[Dataset excerpt]
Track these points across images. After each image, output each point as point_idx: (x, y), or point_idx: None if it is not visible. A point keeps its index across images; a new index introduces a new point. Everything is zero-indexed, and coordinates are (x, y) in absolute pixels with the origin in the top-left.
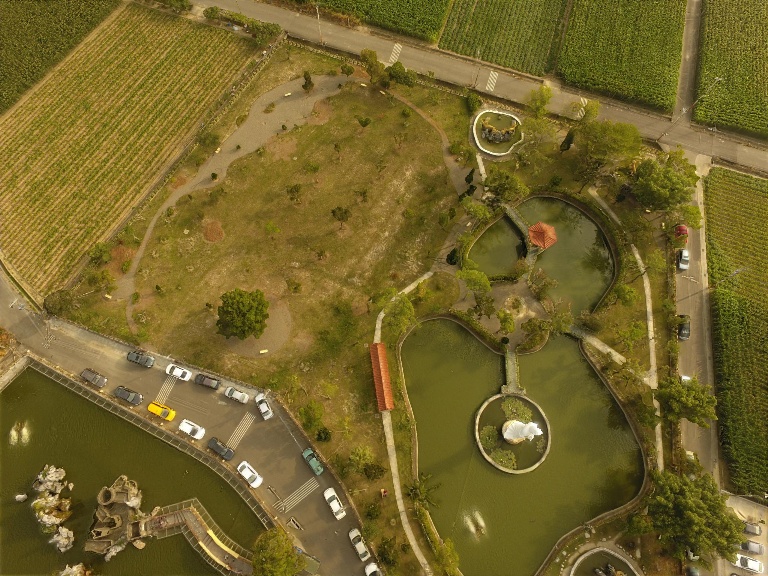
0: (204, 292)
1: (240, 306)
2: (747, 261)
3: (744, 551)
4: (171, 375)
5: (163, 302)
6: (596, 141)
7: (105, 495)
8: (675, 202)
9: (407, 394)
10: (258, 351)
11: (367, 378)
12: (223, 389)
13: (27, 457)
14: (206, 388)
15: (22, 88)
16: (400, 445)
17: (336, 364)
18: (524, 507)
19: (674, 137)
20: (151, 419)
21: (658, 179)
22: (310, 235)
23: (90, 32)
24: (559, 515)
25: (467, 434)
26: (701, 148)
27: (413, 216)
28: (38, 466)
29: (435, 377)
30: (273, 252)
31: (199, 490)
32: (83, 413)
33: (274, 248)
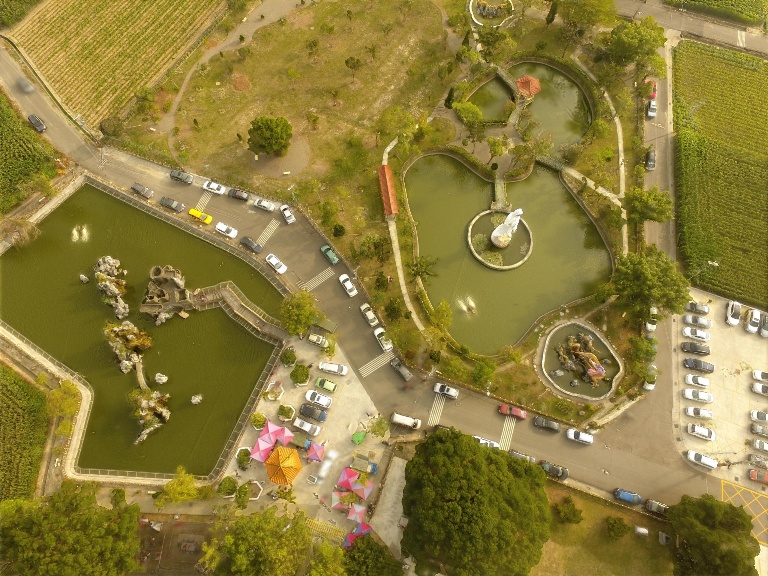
0: (234, 129)
1: (268, 122)
2: (708, 113)
3: (694, 325)
4: (208, 189)
5: (199, 136)
6: (576, 2)
7: (155, 273)
8: (644, 54)
9: (410, 210)
10: (282, 173)
11: (375, 196)
12: (252, 201)
13: (87, 251)
14: (238, 200)
15: None
16: (404, 246)
17: (349, 185)
18: (509, 298)
19: (648, 15)
20: (192, 223)
21: (629, 33)
22: (326, 87)
23: None
24: (538, 301)
25: (461, 240)
26: (672, 24)
27: (416, 74)
28: (97, 258)
29: (434, 198)
30: (294, 100)
31: (233, 277)
32: (133, 219)
33: (294, 97)
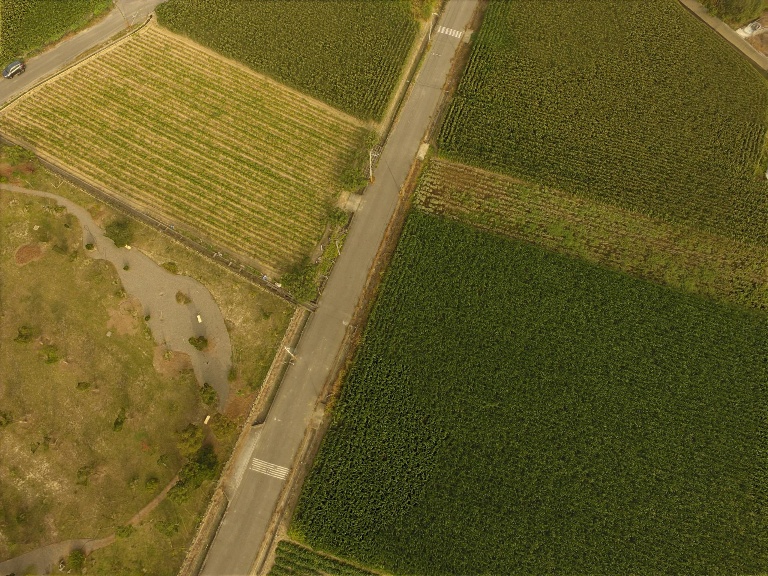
0: None
1: None
2: None
3: None
4: None
5: None
6: None
7: None
8: None
9: None
10: None
11: None
12: None
13: None
14: None
15: (237, 58)
16: None
17: None
18: None
19: None
20: None
21: None
22: None
23: (320, 100)
24: None
25: None
26: None
27: None
28: None
29: None
30: None
31: None
32: None
33: None
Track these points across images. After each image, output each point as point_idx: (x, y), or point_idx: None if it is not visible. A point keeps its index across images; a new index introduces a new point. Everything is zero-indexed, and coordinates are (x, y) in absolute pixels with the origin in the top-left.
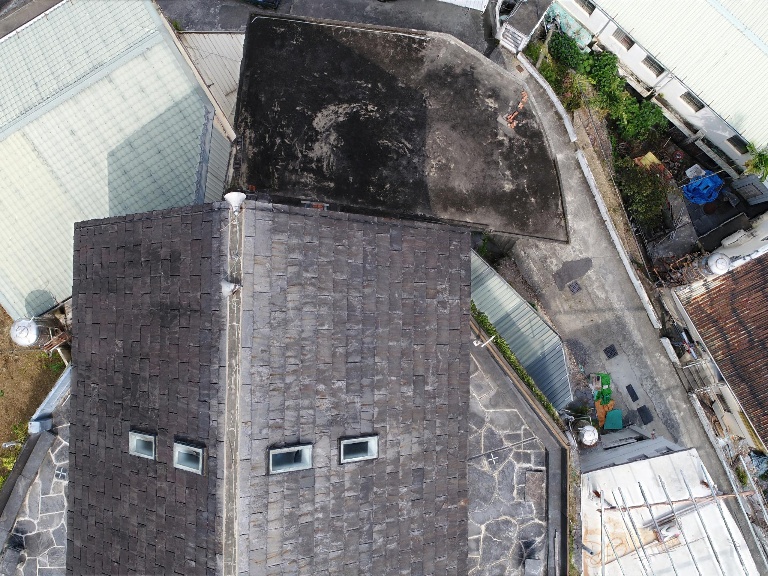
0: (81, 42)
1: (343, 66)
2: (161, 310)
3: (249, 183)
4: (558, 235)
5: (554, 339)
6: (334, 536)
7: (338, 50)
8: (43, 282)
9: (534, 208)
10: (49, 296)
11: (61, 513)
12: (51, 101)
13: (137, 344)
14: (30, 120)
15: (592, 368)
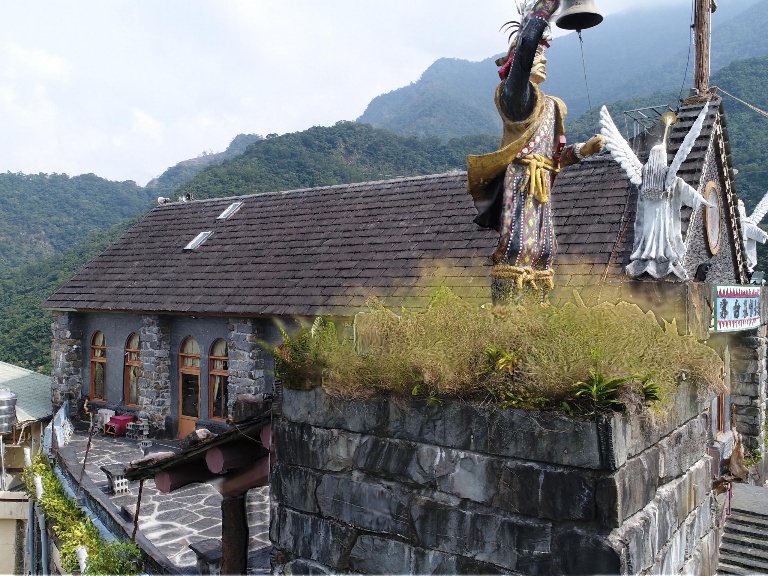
0: None
1: None
2: None
3: None
4: None
5: None
6: None
7: None
8: None
9: None
10: None
11: None
12: None
13: None
14: None
15: None
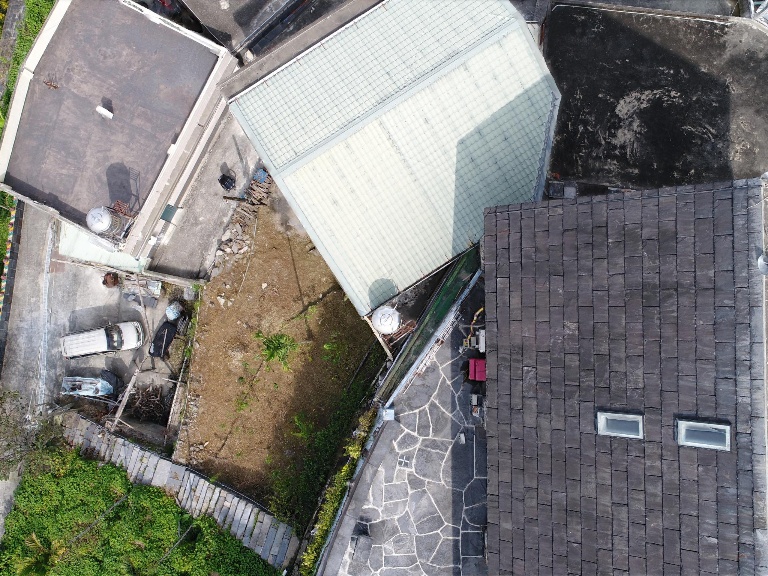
0: (429, 31)
1: (645, 53)
2: (645, 290)
3: (553, 171)
4: None
5: None
6: None
7: (639, 37)
8: (387, 271)
9: None
10: (391, 285)
11: (405, 501)
12: (409, 90)
13: (603, 325)
14: (388, 109)
15: None
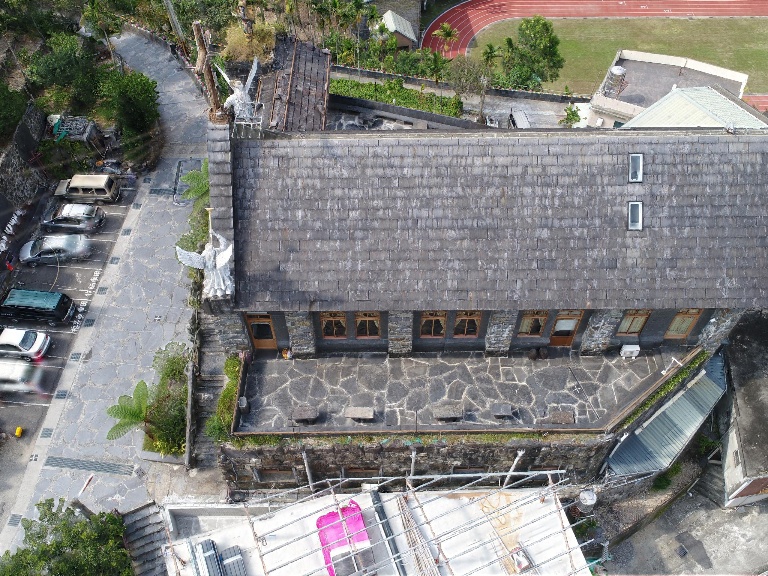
0: None
1: None
2: None
3: None
4: (750, 469)
5: (665, 462)
6: (586, 200)
7: None
8: None
9: (766, 449)
10: None
11: None
12: None
13: None
14: None
15: (611, 569)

Objective:
Write out the listing above word for word, from its first line through the line containing "7: (155, 273)", with that line included. Leave the pictures out of your answer.

Correct output:
Track these points across images. After each image, output each point as point_idx: (x, y), or point_idx: None if it is not visible. A point keeps its index across images; a new index introduces a new point. Everything is zero-indexed, and coordinates are (x, y) in absolute pixels with the origin in the top-left.
0: (204, 292)
1: (240, 306)
2: (747, 261)
3: (744, 551)
4: (171, 375)
5: (163, 302)
6: (596, 141)
7: (105, 495)
8: (675, 202)
9: (407, 394)
10: (258, 351)
11: (367, 378)
12: (223, 389)
13: (27, 457)
14: (206, 388)
15: (22, 88)
16: (400, 445)
17: (336, 364)
18: (524, 507)
19: (674, 137)
20: (151, 419)
21: (658, 179)
22: (310, 235)
23: (90, 32)
24: (559, 515)
25: (467, 434)
26: (701, 148)
27: (413, 216)
28: (38, 466)
29: (435, 377)
30: (273, 252)
31: (199, 490)
32: (83, 413)
33: (274, 248)
0: (234, 129)
1: (268, 122)
2: (708, 113)
3: (694, 325)
4: (208, 189)
5: (199, 136)
6: (576, 2)
7: (155, 273)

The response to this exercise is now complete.